Pourtant, les implications pour les pays en développement importateurs de produits de base en général, et les économies à faible revenu en particulier, sont bien plus conséquentes.

Combinés à l’impact plus large de Covid-19, les problèmes actuels risquent de faire dérailler le processus à plus long terme dans lequel de plus en plus de pays gravissent régulièrement l’échelle du développement économique, sortent les citoyens de la pauvreté et établissent une résilience financière et institutionnelle.

Alors que la croissance ralentit en Chine et aux États-Unis face aux vents stagflationnistes qui soufflent sur l’économie mondiale, les défis pour le bien-être et la viabilité financière de ces pays augmentent. Les pressions surviennent alors que le modèle de croissance classique pour eux – celui d’une fabrication à forte intensité de main-d’œuvre axée sur les exportations – a déjà perdu de sa puissance.

En tant qu’importateurs nets de produits alimentaires, de nombreuses économies en développement sont confrontées à des coûts d’importation plus élevés qui alimentent également l’insécurité alimentaire. Des coûts énergétiques plus élevés menacent d’entraîner des pannes de courant qui paralyseraient la production industrielle.

Les économies en développement sont également susceptibles d’être la cible des tendances perturbatrices des marchés financiers. Ces dernières années, la poursuite prolongée de politiques monétaires ultra accommodantes aux États-Unis et en Europe avait « poussé » des capitaux substantiels vers le monde en développement à la recherche de rendements plus élevés.

Si la Réserve fédérale américaine continue d’être à la traîne par rapport aux réalités de l’inflation et est par la suite contrainte à un resserrement soudain de sa politique, plus la probabilité de sorties de fonds importantes et d’augmentation des coûts du capital est grande.

Il n’existe pas de solution miracle pour assurer une réduction immédiate et substantielle de ces risques. Au lieu de cela, ce qu’il faut, c’est une approche multi-mesures.
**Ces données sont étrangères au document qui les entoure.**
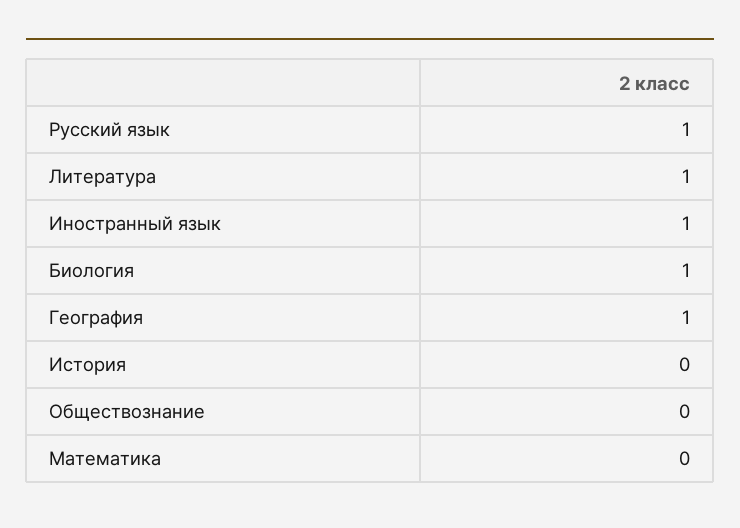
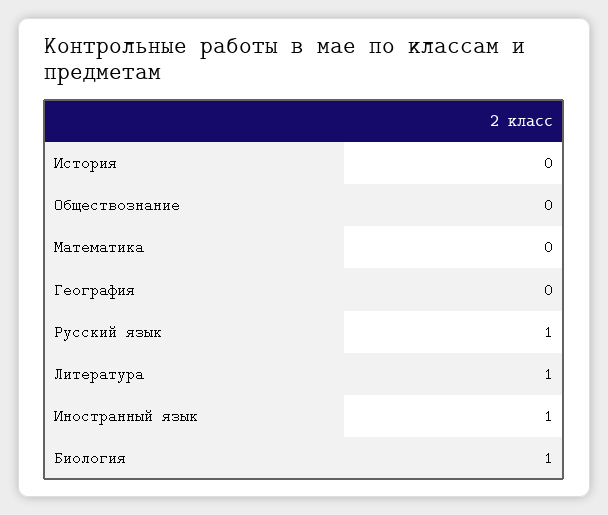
География: 1 -> 0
Cela devrait être axé sur l’augmentation de l’offre de vaccins Covid. Comme l’a déclaré la semaine dernière Gita Gopinath, directrice des études du FMI, 96 % de la population des pays à faible revenu n’est toujours pas vaccinée.

Les problèmes paralysants du service de la dette devraient également être prévenus par des restructurations précoces et ordonnées qui impliquent un partage équitable des charges entre les créanciers publics et privés. En outre, le flux de financement concessionnel provenant de sources multilatérales doit être accru.

De telles mesures doivent être combinées à des efforts crédibles et locaux pour redynamiser les modèles de croissance nationaux dans les pays en développement et accroître la résilience financière interne.

Les économies avancées devraient noter que les problèmes dans le monde en développement les affecteront également. Plus les pays en développement risquent d’être exclus du processus de convergence, plus la probabilité de poussées migratoires, d’instabilité financière mondiale et de menaces géopolitiques est grande.

Il y a aussi des implications pour les investisseurs. Réussir dans les investissements sur les marchés émergents consiste de moins en moins à surfer sur la vague de liquidité mondiale en utilisant des produits passifs. Au lieu de cela, les investisseurs doivent de plus en plus revenir à des analyses de crédit détaillées, à une structuration intelligente, à une tarification appropriée de la liquidité et, pour certains, à une compréhension du risque de rééchelonnement de la dette.

Plus ils tardent à effectuer cette transition fondamentale, plus ils sont susceptibles d’être choqués par des ajustements de portefeuille qui alimentent la contagion entre les marchés. Cela compliquerait également une perspective déjà contestée de la prospérité mondiale et du bien-être social.